A Flink CDC data ingestion job is defined as a YAML file composed of up to five modules. The Source and Sink modules are required; Transform, Route, and Pipeline modules are optional.
Job structure overview
A complete job file follows this structure:
source: # Required: defines the data source
...
sink: # Required: defines the destination
...
transform: # Optional: filters and reshapes data before writing
- ...
route: # Optional: maps source tables to different sink tables
- ...
pipeline: # Optional: sets global job parameters
...
Minimal configuration
The following example syncs all matched tables from MySQL to Paimon using only the required modules:
# Source module
source:
type: mysql
name: MySQL Source
host: localhost
port: 3306
username: admin
password: <yourPassword>
tables: adb.*
# Sink module
sink:
type: paimon
name: Paimon Sink
catalog.properties.metastore: filesystem
catalog.properties.warehouse: /path/warehouse
# Pipeline module
pipeline:
name: source-database-sync-pipe
schema.change.behavior: evolve
Full configuration
The following example adds Transform and Route modules to filter fields, apply expressions, and remap tables:
# Source module
source:
type: mysql
name: MySQL Source
host: localhost
port: 3306
username: admin
password: <yourPassword>
tables: adb.*, bdb.user_table_[0-9]+, [app|web]_order_.*, mydb.\\.*
# Sink module
sink:
type: paimon
name: Paimon Sink
catalog.properties.metastore: filesystem
catalog.properties.warehouse: /path/warehouse
# Transform module
transform:
- source-table: mydb.app_order_.*
projection: id, order_id, TO_UPPER(product_name)

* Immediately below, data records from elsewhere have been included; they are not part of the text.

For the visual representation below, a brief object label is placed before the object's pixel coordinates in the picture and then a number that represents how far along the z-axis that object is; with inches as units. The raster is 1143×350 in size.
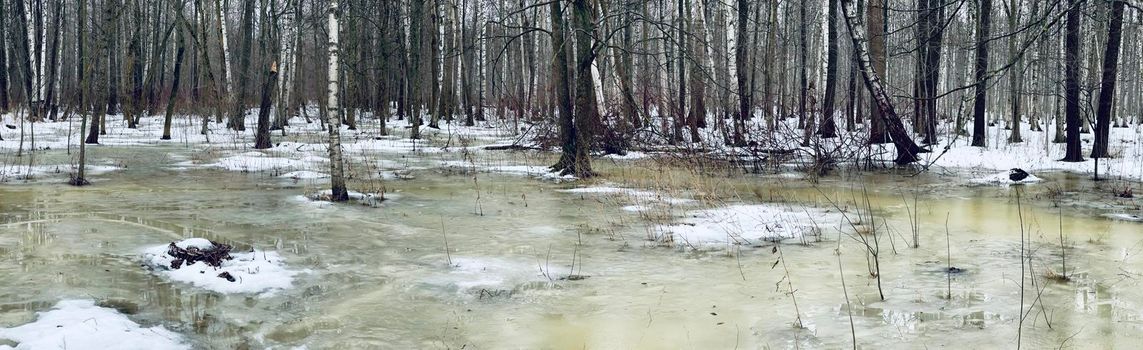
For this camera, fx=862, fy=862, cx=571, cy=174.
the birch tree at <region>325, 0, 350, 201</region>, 377.1
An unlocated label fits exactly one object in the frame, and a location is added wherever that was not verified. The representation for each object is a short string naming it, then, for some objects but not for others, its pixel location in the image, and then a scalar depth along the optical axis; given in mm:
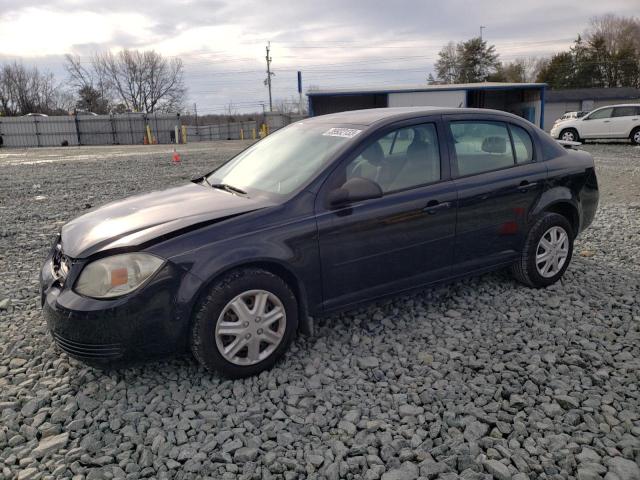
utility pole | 61281
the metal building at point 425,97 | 28000
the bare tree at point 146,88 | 71375
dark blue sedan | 2943
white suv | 21422
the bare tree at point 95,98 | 67875
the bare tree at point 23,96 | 64000
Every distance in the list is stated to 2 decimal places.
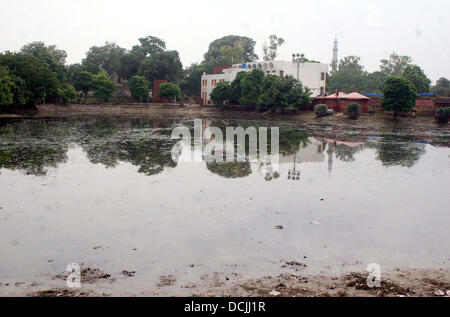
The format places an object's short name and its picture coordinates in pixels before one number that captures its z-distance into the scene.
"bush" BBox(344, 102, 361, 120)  48.50
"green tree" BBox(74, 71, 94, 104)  70.31
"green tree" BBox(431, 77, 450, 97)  76.08
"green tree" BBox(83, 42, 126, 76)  93.44
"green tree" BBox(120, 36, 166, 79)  88.25
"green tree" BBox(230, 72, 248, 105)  66.44
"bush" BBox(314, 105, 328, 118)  52.16
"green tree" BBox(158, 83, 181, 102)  73.56
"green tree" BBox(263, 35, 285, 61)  99.81
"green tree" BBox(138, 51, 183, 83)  82.38
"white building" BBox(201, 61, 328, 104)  70.69
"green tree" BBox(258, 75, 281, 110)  56.64
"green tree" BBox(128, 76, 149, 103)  72.94
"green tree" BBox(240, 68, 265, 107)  62.16
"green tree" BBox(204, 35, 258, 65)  116.69
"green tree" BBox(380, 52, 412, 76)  108.19
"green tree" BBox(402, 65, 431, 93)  68.69
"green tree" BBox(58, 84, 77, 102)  62.26
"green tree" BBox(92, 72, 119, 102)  70.06
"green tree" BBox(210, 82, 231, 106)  67.88
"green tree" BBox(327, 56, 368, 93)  91.28
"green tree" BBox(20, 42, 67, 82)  70.00
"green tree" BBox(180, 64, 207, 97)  89.44
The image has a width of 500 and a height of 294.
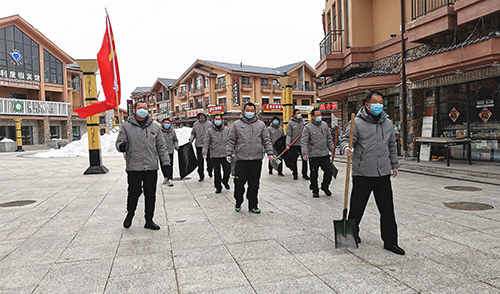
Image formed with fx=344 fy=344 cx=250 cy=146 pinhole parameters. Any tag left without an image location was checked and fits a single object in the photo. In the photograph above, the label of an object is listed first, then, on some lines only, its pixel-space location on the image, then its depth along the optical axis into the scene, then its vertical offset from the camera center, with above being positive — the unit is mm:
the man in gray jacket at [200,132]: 9500 +128
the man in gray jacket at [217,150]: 7903 -318
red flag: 6152 +1183
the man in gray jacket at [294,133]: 9797 +48
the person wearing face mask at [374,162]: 3863 -334
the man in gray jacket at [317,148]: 7090 -304
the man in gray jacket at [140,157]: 4805 -271
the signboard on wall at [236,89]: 42844 +5848
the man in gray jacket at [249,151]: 5773 -259
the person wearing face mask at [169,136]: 9609 +23
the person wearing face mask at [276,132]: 10758 +96
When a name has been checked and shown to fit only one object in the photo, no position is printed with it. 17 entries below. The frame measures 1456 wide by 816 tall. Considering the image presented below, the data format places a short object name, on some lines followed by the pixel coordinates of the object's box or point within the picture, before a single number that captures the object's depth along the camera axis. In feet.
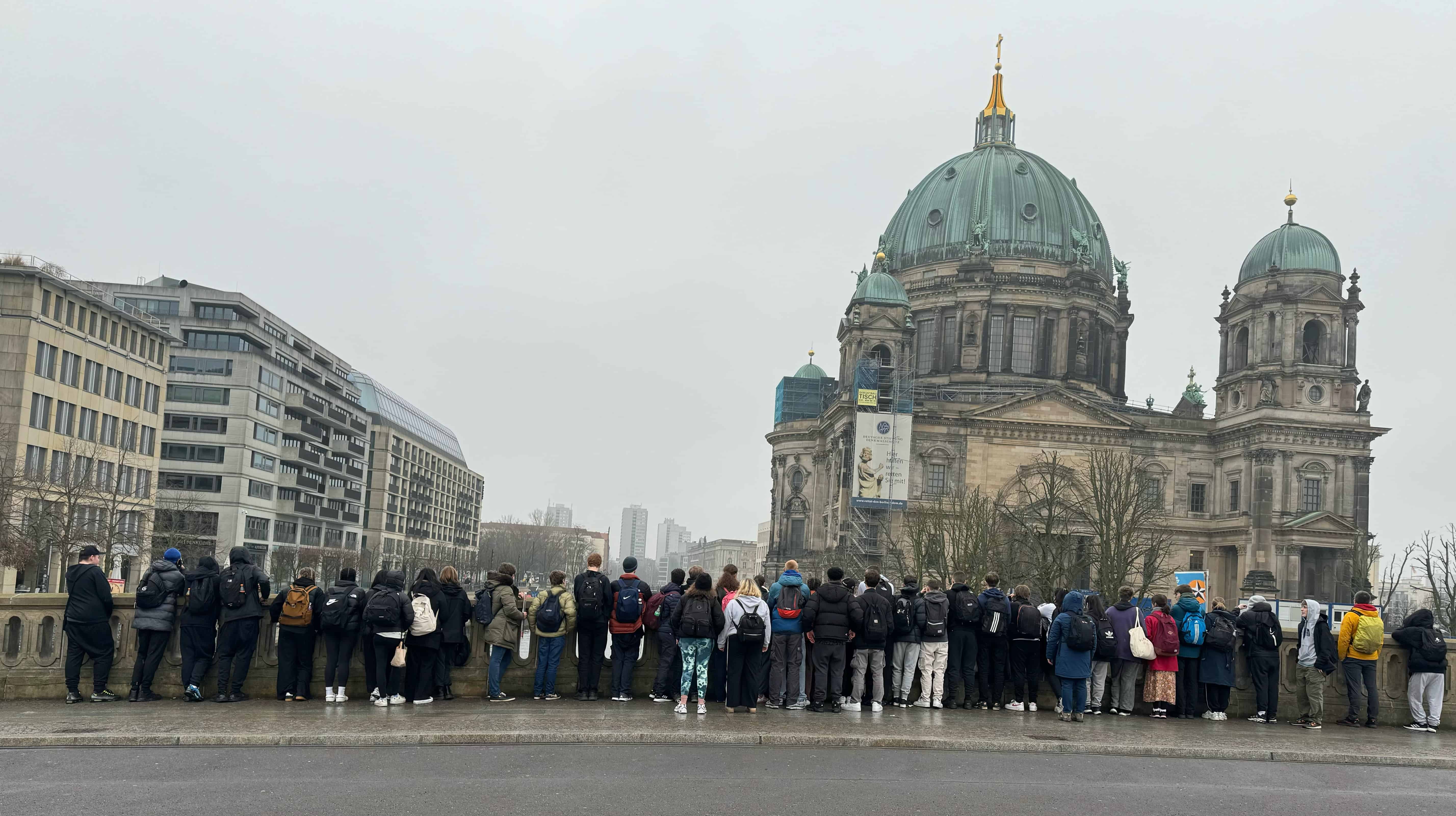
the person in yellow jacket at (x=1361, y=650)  53.31
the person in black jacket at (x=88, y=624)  48.32
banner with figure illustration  246.06
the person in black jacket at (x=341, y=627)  48.83
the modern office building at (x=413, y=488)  407.85
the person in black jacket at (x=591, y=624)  50.96
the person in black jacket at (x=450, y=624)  49.73
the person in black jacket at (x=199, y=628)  49.06
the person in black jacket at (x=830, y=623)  51.03
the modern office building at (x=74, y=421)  167.73
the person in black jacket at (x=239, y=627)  49.14
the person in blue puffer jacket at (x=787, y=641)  51.39
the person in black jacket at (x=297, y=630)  49.11
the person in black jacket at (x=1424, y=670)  53.88
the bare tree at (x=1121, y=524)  135.85
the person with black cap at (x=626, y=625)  51.49
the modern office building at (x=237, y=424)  266.16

filter: id > 10 AND order_id > 100
primary-keys: id
partition-keys: product_name
table-options: comment=app order
description: project fields from source table
converter-after-transform: SOFT_DELETE
- source-table: mydb.web_order_.*
projection: CONCAT(id, order_id) as uniq_id, *
filter: uniq_id > 10
description: add new uniq_id for each row
# Route module
route:
- source-table: mydb.default.app_order_.*
sink-table: odsdb.default.app_order
description: sync all table shards to one
- source-table: mydb.default.web_order
sink-table: odsdb.default.ods_web_order
description: sync table with given prefix ods_
# Pipeline module
pipeline:
name: source-database-sync-pipe
schema.change.behavior: evolve
Source module
The Source module defines where Flink CDC reads data from. Supported connectors:
source:
type: mysql # Connector type
name: mysql source
# Connector-specific parameters follow
xxx: ...
For all supported parameters, see the documentation for the corresponding connector.
Sink module
The Sink module defines where Flink CDC writes data to. Supported connectors:
sink:
type: hologres # Connector type
name: hologres sink
# Connector-specific parameters follow
xxx: ...
For all supported parameters, see the documentation for the corresponding connector.
Transform module
The Transform module applies projection, calculation, and filtering rules to source table data before it reaches the sink. Define one rule per source table pattern.
transform:
- source-table: db.tbl1
projection: ...
filter: ...
- source-table: db.tbl2
projection: ...
filter: ...
| Parameter | Description | Required |
|---|---|---|
source-table |
Source table identifier; supports regular expressions | Required |
projection |
Column selection and expressions, similar to the SQL SELECT clause |
Optional |
filter |
Row filter condition, similar to the SQL WHERE clause |
Optional |
primary-keys |
Sink table primary keys, comma-separated | Optional |
partition-keys |
Sink table partition keys, comma-separated | Optional |
table-options |
Table creation options applied when the sink table is auto-created | Optional |
converter-after-transform |
Converter applied to change events after the transform rule runs | Optional |
description |
Rule description | Optional |
For expression syntax details, see Flink CDC Transform module.
Route module
The Route module maps source tables to sink tables. Use it to merge sharded tables, add table name prefixes, or redirect tables to different destinations.
route:
- source-table: db.tbl1
sink-table: sinkdb.tbl1
- source-table: db.tbl2
sink-table: sinkdb.tbl2
| Parameter | Description | Required |
|---|---|---|
source-table |
Source table identifier; supports regular expressions | Required |
sink-table |
Target sink table identifier | Required |
description |
Route rule description | Optional |
For expression syntax details, see Flink CDC Route module.
Pipeline module
The Pipeline module sets global parameters that apply to the entire job.
pipeline:
name: CDC YAML job
schema.change.behavior: LENIENT
| Parameter | Description | Required |
|---|---|---|
name |
Job name displayed in the Flink dashboard | Optional |
schema.change.behavior |
How the job handles upstream schema changes. Accepted values: evolve, LENIENT, and others. |
Optional |
For all configurable parameters, see Flink CDC Pipeline module.